Furniture without nuts and bolts kept popping up during the festival. Oscar Narud showed a collection of wooden tables and chairs called Keel in the Norwegian Prototypes exhibition on Brick Lane. As the name suggests the collection was inspired by the drop-down keel on sailing boats. All the pieces, including this chair/stool (15), are held together with pegs, creating a sturdy seat.

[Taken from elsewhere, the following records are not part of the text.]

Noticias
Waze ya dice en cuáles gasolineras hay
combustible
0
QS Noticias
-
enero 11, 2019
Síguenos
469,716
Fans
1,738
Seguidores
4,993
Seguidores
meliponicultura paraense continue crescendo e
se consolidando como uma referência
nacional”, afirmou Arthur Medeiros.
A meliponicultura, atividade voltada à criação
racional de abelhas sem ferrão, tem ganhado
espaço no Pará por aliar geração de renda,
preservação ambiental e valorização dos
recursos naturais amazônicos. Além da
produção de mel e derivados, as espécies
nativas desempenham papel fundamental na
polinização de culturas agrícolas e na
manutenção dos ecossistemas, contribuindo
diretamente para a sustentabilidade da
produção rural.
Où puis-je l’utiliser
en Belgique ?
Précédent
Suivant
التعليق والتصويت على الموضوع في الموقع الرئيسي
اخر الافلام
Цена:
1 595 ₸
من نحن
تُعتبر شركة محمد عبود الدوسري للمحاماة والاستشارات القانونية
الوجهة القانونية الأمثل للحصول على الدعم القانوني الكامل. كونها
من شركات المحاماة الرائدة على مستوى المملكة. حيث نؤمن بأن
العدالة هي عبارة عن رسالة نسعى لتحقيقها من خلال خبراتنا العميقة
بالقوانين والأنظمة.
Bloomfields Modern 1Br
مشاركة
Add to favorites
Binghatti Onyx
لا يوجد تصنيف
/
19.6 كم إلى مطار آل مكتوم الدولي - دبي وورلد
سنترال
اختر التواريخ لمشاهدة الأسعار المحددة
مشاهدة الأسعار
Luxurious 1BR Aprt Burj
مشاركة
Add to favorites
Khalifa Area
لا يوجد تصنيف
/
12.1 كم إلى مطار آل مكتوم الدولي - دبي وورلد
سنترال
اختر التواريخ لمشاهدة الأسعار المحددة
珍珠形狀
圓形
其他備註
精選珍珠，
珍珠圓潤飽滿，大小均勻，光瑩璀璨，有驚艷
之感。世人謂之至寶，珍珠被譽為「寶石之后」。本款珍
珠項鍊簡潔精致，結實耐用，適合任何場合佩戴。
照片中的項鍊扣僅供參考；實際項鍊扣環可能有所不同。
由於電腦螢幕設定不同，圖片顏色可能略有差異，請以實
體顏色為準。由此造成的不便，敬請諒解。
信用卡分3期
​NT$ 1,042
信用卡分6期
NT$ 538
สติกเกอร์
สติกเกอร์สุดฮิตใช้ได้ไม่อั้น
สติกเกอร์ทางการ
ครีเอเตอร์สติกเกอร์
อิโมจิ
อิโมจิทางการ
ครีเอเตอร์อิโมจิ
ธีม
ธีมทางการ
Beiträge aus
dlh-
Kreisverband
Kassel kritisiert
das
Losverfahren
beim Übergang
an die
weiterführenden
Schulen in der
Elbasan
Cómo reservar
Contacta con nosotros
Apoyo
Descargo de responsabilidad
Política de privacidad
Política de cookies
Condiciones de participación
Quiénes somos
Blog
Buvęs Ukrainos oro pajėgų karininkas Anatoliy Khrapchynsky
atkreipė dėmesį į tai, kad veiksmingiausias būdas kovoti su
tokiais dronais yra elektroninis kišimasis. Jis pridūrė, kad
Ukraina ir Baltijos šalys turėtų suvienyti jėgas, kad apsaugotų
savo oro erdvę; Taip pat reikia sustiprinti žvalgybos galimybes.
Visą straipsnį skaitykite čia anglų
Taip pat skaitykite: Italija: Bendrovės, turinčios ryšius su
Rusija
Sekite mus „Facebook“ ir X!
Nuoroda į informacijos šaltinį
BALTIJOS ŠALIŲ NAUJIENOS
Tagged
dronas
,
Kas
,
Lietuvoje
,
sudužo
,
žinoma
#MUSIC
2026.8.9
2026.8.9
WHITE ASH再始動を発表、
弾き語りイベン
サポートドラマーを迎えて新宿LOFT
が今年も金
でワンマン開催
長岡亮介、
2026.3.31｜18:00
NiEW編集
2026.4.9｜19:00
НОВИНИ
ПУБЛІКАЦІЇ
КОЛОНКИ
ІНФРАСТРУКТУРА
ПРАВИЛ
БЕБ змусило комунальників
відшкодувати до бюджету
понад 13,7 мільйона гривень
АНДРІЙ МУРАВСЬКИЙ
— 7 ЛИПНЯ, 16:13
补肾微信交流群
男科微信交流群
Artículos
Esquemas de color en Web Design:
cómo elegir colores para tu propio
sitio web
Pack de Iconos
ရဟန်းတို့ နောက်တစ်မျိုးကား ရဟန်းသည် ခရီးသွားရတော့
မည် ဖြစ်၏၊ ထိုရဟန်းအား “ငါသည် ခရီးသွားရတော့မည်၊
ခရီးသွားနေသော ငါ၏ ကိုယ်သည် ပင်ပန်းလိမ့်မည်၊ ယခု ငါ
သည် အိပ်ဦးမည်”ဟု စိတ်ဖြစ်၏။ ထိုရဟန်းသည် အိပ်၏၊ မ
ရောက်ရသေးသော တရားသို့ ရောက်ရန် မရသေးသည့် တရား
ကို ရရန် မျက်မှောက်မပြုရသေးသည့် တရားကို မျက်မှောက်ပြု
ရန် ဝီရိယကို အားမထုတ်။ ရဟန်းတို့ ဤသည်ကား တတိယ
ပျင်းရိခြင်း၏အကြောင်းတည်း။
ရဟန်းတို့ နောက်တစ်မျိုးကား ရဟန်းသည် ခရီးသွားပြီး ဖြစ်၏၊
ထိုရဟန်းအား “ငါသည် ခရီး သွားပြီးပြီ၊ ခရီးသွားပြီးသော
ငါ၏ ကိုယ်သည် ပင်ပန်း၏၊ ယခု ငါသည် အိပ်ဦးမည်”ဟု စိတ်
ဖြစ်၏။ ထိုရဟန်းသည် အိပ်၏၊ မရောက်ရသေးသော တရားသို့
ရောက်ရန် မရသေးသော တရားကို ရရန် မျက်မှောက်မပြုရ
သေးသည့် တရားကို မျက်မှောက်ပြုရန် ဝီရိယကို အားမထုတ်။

As soon as you entered Gallery Fumi’s breakout space on the fourth floor at 16 Hoxton Square you couldn’t just see grain, you could smell it too (16). Raw-Edges’ Wheat Table is like a wheat field for your living room. Nacho Carbonell’s Crop cabinets are the result of a laborious process where corn, barley, wheat and oats were crushed together to create a resin attached to a steel rod frame and then left to dry, creating these fragile-looking pieces. Rowan Mersh added the finishing touches to the space by hanging different grains from the ceiling.
image: Tom Mannion
Grassworks by Jair Straschnow (17) at the Aram Gallery was a surprise treasure from an almost unknown Amsterdam-based designer. The Israeli-Austrian makes flatpacked bamboo furniture with no bolts, screws or glue. Instead, the pieces are assembled using a series of elegant variations on the dovetail joint, and hold together with the help of the tension of their curved surfaces. This use of tension works in other sophisticated ways – for instance, his table is steady on an unlevel floor. Here’s a craftsman who has really thought it through.
image: Shira Klasmer
Dick van Hoff
Gallery Libby Sellers set up shop in an old parking garage in Brompton Cross for this year’s festival. It was exhibiting Dutch designer Dick van Hoff and a new series of rustic glass vessels that he produced for Royal Leerdam (18). Van Hoff has previously stayed away from working in glass as he felt unsure about relinquishing control to the glassblower, but in this series he added what looked like wooden saw handles that he has used to extrude the final shape of the vessel. The result is rough but very appealing.